DIRECTIONS FOR THIS TASK:
Nothing but a number should be written: the count of lines below that contain "events".

RAW DATA:

<<<<

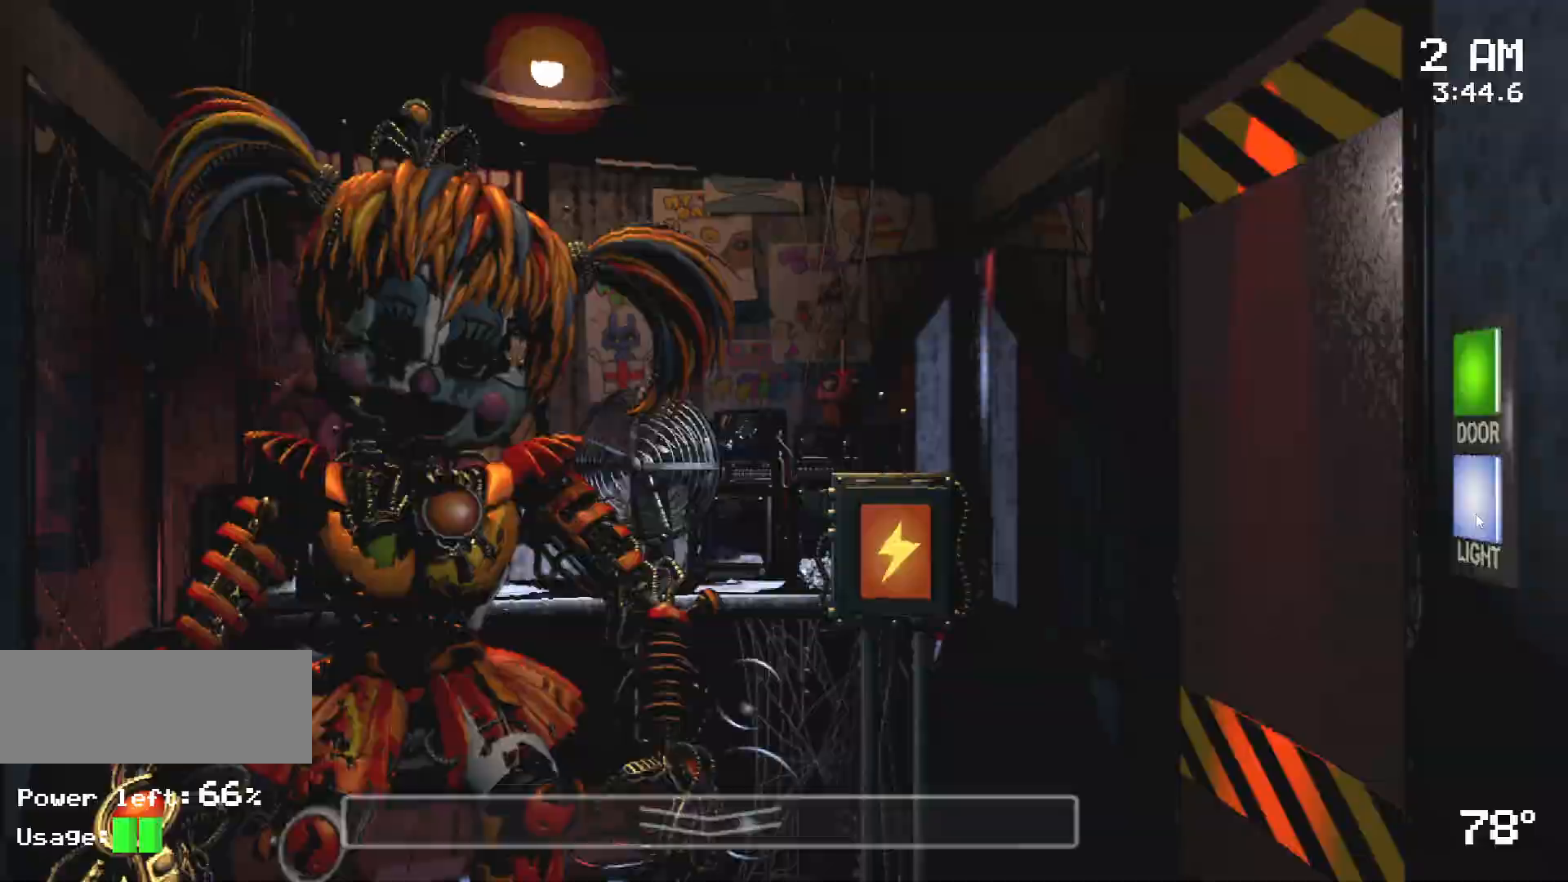
{"keys": [], "mouse": []}
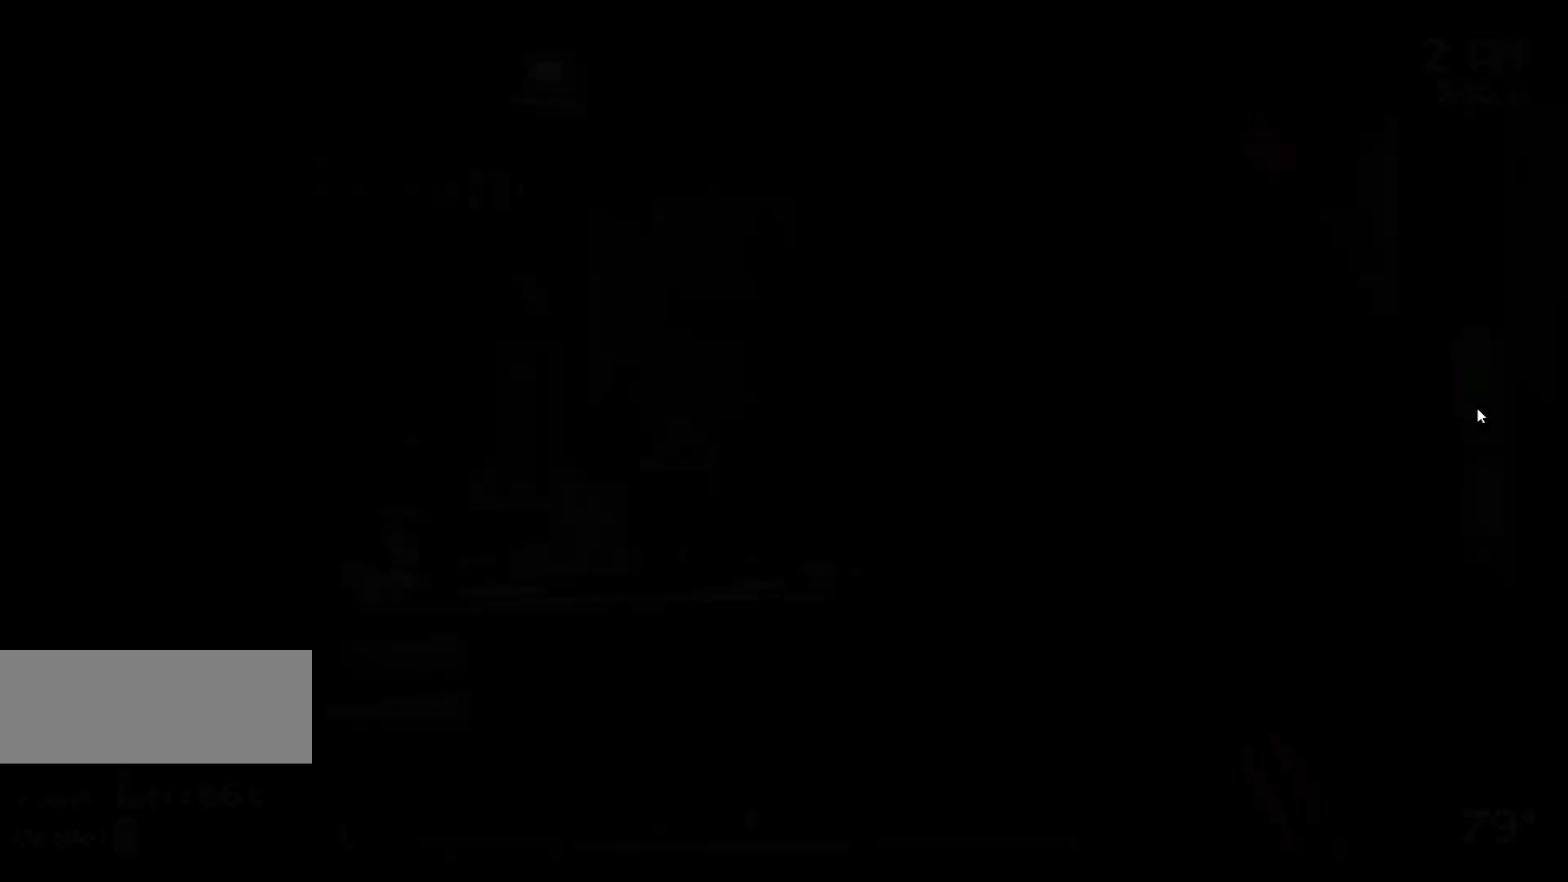
{"keys": [], "mouse": [], "events": [[67, "mouse_left", "down"], [117, "mouse_left", "up"]]}
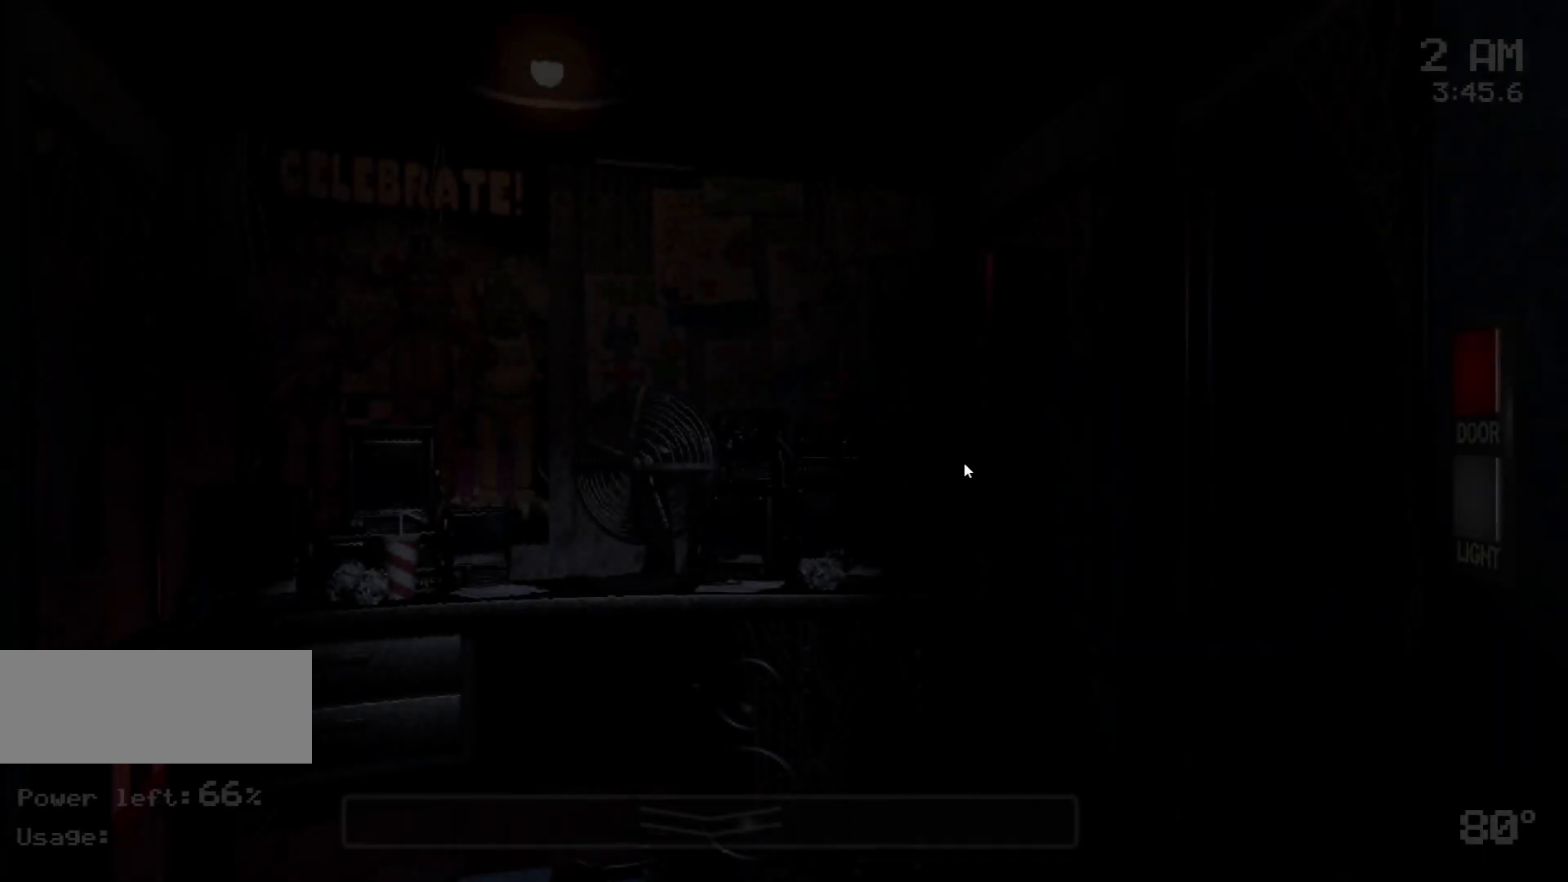
{"keys": [], "mouse": [], "events": []}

>>>>

RESPONSE BOX:
2